O espírito da reconciliação nacional
O terceiro paradoxo: a jovem democracia polaca, o jovem Estado polaco independente são abalados por este golpe, mas recompor-se-á rapidamente. Os polacos mostram, hoje, que são um povo maduro para a liberdade. A Plataforma Cívica, no poder, e o Presidente interino, Bronislaw Komorowski, perante a necessidade de proverem os principais cargos vagos, não deverão agir segundo uma lógica partidária, mas com espírito de reconciliação nacional. A Plataforme não pode ceder à tentação medíocre do triunfalismo a que um destino trágico abriu caminho.
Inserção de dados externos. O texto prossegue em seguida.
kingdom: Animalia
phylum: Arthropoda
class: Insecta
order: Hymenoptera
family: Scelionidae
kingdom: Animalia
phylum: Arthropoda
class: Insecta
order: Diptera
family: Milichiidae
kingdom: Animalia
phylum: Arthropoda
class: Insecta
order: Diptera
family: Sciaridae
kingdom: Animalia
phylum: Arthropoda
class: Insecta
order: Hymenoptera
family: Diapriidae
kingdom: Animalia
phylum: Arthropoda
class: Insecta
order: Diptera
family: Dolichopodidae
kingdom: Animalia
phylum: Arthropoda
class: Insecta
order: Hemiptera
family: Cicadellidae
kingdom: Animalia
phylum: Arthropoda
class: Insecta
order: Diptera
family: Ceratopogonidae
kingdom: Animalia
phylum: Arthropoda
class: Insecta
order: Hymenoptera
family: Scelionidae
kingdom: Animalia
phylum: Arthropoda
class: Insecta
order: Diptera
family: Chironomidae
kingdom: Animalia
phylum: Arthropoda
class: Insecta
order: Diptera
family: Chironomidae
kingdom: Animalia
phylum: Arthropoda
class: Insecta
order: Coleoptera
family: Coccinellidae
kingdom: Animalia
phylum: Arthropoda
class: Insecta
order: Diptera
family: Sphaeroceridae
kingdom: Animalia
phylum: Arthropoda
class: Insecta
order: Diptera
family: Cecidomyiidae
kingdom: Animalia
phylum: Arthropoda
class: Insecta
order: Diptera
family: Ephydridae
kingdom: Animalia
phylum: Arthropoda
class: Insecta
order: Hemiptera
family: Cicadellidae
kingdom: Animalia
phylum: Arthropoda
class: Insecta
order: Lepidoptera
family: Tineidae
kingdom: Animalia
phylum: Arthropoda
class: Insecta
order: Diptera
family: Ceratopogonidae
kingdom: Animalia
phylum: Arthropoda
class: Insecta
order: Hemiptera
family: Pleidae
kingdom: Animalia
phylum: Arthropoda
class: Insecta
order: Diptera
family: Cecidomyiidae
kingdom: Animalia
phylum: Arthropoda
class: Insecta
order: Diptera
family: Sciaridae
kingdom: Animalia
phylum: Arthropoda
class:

Hoje, é verdadeiramente difícil prever qual será o impacto desta catástrofe no cenário de eleições e na forma que tomará a cena política polaca. Tenho apenas a certeza de uma única coisa, os polacos têm de conseguir passar a difícil prova com que actualmente são confrontados.
Visto da Rússia
Homenagem a um adversário
No dia seguinte à morte de Lech Kaczynski e várias dezenas de representantes da elite polaca, no acidente do avião em que seguiam, na Rússia, a imprensa russa saúda a personalidade do falecido Presidente polaco e concorda com a homóloga polaca em que o drama de Smolensk poderá marcar o reatar das relações entre os dois países. "A recente tragédia de Smolensk é um dos episódios mais pavorosos da tumultuosa história das relações polaco-russas", afirma o diário económico Vedomosti, segundo o qual é "difícil encontrar dois povos cujas relações estejam tão impregnadas de desconfiança mútua". "Lech Kaczynski deteriorou sem hesitar as relações com Moscovo e não perdeu uma ocasião para entravar o caminho da Rússia: apoiou a instalação de mísseis do sistema de defesa norte-americano na Polónia, bloqueou as negociações entre a Rússia e a UE e aliou-se com [o antigo Presidente ucraniano] Viktor Iutchenko e [o Presidente georgiano] Mikhail Saakachvili"." Lech Kaczynski pereceu lamentavelmente em território da Rússia, a bordo de um avião de fabrico russo e com manutenção feita na Rússia", salienta, por seu lado, o [Nezavissimaïa Gazeta](http://www.ng.ru/): "Pereceu na sequência das comemorações do 70º aniversário do massacre dos oficiais polacos, após a cerimónia fúnebre oficial que tinha reunido em Katyn os primeiros-ministros dos dois países: Donald Tusk, adversário político de Lech Kaczynski na cena interna, e Vladimir Putin, adversário na política externa. Para superar o assustador simbolismo do passado, é necessário ter calma e dar prova da maior atenção mútua. E essa atenção deve começar por partir da Rússia".